** Study text **
[mpich-discuss] MPICH2-1.3.1 crash and SIGHUP issues.
Sunil Thomas
sgthomas27 at gmail.com
Mon Jan 10 18:42:44 CST 2011
Hi,
Kindly ignore last note (it seemed to run OK on RHEL4 due to some
incorrect 3rdparty library config
settings in RHEL4). Actually, the similar error behavior is also observed on
RHEL4 actually (just as in
RHEL5). Apologies..
--Sunil.
On Mon, Jan 10, 2011 at 2:35 PM, Sunil Thomas <sgthomas27 at gmail.com> wrote:
> Hi,
>
> Yet another followup. When I build and install using the exact same
> configure options I have been
> using on RHEL4 (gcc version 3.4.6), the error is no longer seen. Everythign
> is running fine there.
> Appreciate if anybody lets me know if this info is of any help in
> identifying potential fix...I am meanwhile
> trying to isolate the MPI usage of the failing HYPRE function on RHEL5 into
> a simple example and will
> report back..

** Task description **
Carry on the mailing-list post about the MPICH2-1.3.1 crash from the point where it stops.

** Given records **
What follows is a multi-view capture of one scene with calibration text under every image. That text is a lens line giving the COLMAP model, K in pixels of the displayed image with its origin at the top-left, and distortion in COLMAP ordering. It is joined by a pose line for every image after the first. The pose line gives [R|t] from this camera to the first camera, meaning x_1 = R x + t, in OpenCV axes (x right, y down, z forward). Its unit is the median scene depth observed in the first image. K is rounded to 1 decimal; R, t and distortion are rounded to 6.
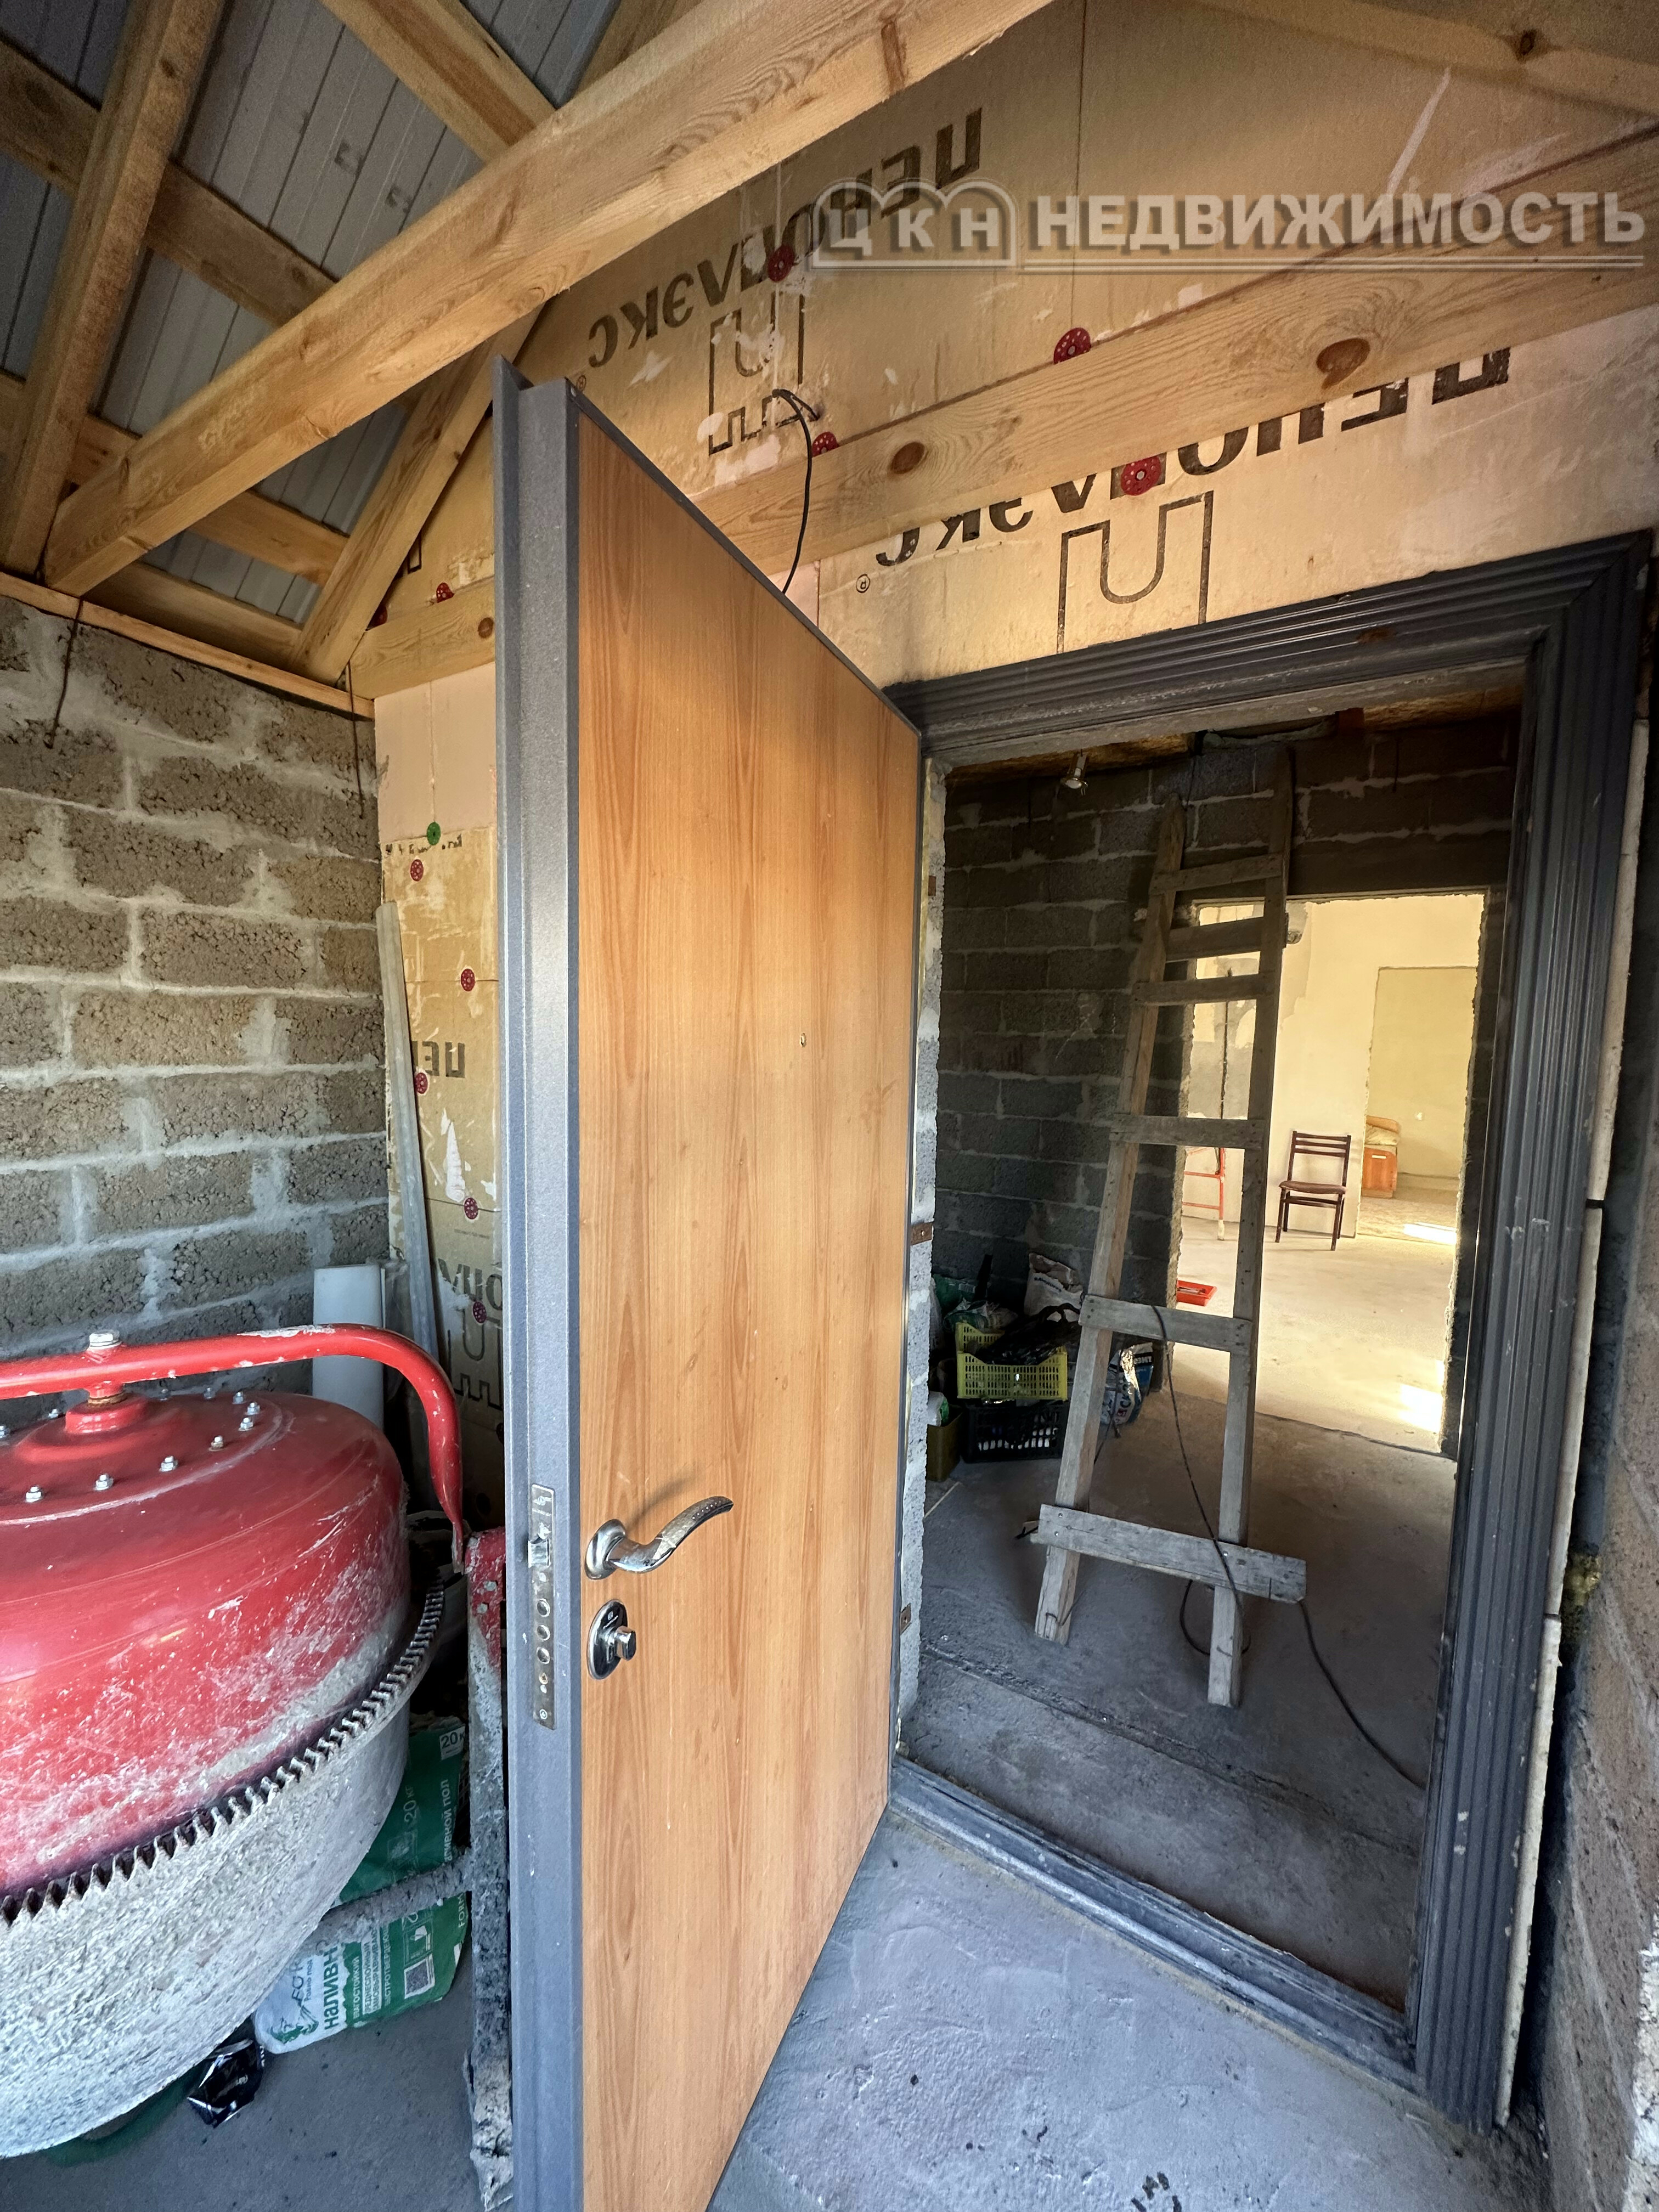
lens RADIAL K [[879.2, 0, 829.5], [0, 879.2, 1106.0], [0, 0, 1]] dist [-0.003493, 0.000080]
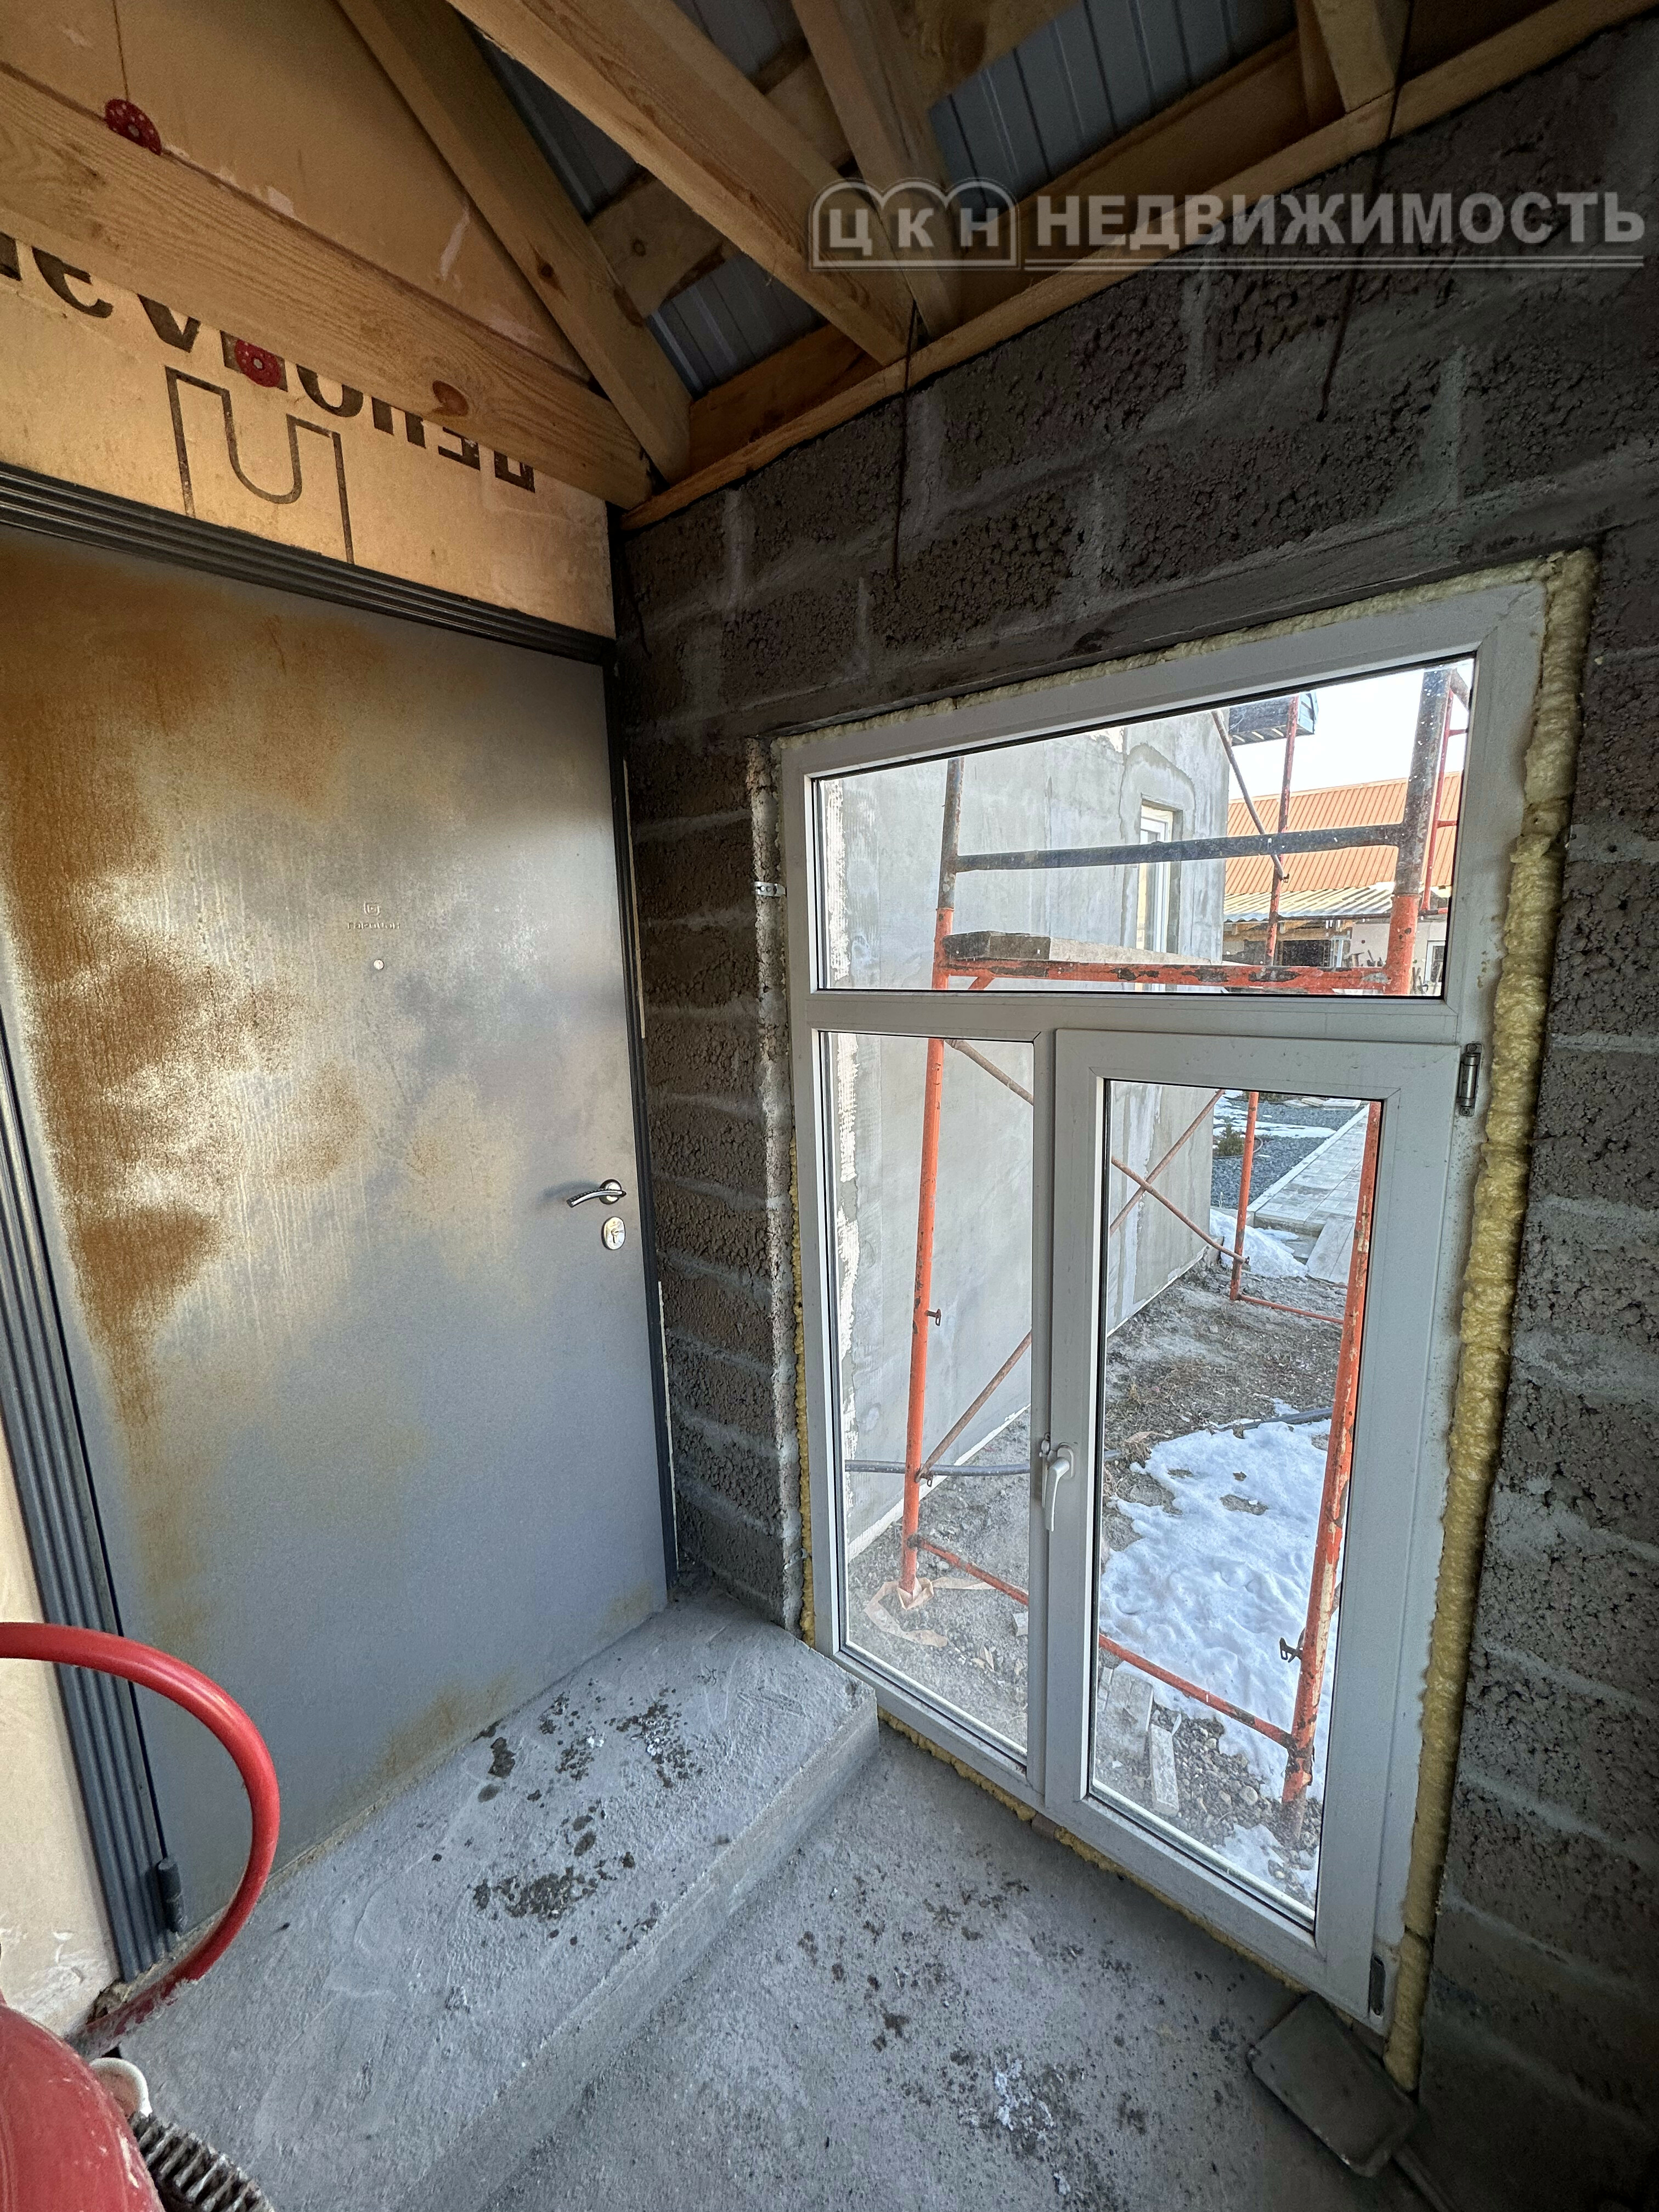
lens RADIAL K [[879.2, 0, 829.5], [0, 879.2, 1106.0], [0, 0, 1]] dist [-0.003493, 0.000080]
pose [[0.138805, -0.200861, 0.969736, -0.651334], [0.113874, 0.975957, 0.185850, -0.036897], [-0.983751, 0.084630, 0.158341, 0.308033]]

---

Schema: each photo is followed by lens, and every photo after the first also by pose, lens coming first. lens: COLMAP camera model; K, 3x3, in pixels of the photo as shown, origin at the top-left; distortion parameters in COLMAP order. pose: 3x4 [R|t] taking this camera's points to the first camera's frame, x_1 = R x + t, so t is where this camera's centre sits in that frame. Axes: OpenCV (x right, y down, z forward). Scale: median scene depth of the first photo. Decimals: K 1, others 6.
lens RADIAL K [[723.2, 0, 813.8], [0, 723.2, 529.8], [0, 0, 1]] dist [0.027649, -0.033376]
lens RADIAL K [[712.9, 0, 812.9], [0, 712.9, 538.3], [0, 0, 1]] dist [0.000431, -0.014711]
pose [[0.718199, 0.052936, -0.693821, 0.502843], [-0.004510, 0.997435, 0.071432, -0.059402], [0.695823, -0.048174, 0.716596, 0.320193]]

** Answer space **
>
> Thanks!
> --Sunil.
>
>
> On Mon, Jan 10, 2011 at 1:37 PM, Darius Buntinas <buntinas at mcs.anl.gov>wrote:
>
>>
>> It's doubtful that any of these are causing the segfault you're seeing.
>>
>> The first two mean that there are some resources that weren't freed when
>> the test exited.
>>
>> The second one is related to sending large (4-8GB messages). I think the
>> linux kernel has a bug in the tcp stack when sending large messages with
>> iovecs. The bug results in a dropped connection, which terminates the
>> program with an error message, rather than a segfault.
>>
>> -d
>>
>> On Jan 10, 2011, at 3:25 PM, Sunil Thomas wrote:
>>
>> > Hi,
>> >
>> > Thanks for the response. I am still not yet sure about the error
>> being due to HYPRE. I will try to
>> > isolate the behavior in the failing function to a smaller example and
>> report back on this. It might still
>> > be mpich2-1.3.1.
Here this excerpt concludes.